● Excerpted data
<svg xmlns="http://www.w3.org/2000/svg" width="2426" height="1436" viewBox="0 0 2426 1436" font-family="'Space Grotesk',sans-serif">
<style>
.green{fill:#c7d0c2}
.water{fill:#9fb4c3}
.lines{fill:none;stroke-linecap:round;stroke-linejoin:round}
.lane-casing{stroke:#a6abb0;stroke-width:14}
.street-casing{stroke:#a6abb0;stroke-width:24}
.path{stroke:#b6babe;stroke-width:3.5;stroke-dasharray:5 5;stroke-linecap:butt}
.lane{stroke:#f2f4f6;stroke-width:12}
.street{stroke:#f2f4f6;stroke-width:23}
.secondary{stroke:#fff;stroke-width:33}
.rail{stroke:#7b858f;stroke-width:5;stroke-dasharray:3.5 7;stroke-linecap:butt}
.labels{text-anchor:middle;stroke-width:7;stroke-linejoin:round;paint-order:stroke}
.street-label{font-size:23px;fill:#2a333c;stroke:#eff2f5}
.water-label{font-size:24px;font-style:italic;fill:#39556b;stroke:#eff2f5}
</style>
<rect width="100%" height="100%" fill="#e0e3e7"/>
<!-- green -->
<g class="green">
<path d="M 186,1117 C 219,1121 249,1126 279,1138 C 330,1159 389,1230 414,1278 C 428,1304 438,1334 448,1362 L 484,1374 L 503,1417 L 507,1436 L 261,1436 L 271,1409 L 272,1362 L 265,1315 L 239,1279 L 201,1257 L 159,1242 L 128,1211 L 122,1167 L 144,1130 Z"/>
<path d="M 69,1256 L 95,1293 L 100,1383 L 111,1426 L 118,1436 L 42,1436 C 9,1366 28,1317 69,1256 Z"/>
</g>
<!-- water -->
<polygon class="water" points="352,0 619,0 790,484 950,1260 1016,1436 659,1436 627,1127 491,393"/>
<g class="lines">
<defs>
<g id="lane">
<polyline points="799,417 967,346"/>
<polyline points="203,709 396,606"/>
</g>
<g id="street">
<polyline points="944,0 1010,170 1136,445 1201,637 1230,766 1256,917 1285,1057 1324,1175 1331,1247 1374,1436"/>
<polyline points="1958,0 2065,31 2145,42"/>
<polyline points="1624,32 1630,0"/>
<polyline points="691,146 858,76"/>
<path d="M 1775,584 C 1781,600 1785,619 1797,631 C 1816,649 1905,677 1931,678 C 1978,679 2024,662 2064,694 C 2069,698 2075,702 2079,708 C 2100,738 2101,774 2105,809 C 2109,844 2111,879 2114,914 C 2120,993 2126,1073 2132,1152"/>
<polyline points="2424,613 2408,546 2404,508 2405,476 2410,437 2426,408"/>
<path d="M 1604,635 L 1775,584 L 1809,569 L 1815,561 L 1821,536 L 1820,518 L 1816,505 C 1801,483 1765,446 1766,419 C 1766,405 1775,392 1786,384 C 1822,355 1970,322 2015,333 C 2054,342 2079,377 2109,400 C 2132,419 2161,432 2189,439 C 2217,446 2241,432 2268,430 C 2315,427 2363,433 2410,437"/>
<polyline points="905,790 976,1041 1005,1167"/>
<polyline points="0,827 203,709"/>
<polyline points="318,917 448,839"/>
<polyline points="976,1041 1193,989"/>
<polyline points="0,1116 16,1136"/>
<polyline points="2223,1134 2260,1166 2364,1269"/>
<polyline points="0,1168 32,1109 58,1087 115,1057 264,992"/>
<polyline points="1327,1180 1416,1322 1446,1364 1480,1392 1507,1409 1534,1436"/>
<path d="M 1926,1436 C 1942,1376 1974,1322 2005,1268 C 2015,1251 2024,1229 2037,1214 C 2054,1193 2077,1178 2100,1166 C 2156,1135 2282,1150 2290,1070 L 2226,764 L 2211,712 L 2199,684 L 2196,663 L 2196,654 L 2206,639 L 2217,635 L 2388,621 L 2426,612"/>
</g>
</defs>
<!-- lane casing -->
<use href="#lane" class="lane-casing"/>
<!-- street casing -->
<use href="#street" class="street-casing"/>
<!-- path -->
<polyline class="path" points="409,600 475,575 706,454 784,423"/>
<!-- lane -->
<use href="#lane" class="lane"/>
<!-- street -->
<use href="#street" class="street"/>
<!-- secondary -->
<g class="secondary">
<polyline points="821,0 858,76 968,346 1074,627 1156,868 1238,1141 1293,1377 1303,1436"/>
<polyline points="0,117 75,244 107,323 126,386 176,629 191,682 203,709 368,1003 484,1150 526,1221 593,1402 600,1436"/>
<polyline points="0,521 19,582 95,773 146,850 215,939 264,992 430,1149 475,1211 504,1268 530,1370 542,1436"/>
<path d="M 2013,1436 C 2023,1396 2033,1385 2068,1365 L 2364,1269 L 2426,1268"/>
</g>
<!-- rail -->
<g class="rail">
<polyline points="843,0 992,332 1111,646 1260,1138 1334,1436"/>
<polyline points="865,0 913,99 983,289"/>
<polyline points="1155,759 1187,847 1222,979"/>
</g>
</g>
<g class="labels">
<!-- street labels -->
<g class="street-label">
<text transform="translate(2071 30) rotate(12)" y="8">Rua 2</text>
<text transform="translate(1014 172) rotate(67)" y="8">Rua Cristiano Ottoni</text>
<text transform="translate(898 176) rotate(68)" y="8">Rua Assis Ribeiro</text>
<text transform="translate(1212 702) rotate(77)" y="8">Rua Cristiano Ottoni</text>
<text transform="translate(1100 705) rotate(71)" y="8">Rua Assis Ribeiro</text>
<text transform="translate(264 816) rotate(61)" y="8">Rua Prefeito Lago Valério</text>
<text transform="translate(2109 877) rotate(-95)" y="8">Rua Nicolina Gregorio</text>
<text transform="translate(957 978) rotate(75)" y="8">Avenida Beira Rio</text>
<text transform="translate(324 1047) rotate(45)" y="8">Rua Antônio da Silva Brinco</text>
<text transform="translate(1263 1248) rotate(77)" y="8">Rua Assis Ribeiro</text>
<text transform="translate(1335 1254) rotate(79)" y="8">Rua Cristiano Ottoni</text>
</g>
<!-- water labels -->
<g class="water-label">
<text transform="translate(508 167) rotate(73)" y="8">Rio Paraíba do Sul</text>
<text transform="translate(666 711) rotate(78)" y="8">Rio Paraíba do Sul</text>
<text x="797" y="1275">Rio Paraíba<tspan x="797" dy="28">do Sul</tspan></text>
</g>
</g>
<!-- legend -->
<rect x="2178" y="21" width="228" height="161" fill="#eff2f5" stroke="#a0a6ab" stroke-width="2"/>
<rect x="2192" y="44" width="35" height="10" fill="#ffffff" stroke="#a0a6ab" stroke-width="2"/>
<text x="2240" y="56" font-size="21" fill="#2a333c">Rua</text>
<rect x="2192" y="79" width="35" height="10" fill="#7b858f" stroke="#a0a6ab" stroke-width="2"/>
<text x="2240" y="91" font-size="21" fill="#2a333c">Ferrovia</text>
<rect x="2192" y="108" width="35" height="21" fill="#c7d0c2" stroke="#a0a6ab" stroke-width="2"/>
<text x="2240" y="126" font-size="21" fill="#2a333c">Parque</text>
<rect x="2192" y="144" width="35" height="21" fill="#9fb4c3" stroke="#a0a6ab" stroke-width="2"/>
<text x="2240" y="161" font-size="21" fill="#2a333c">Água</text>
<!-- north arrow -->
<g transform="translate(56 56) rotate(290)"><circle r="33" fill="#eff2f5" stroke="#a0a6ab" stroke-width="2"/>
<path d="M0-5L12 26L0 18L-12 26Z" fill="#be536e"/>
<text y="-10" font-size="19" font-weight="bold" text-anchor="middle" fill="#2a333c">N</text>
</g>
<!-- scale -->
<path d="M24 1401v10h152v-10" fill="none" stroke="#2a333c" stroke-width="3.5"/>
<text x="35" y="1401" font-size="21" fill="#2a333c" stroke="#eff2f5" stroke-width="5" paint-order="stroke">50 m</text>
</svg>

● Work request
The answer is each line in which the word "none" occurs, copied from the material above.

● Written solution
.lines{fill:none;stroke-linecap:round;stroke-linejoin:round}
<path d="M24 1401v10h152v-10" fill="none" stroke="#2a333c" stroke-width="3.5"/>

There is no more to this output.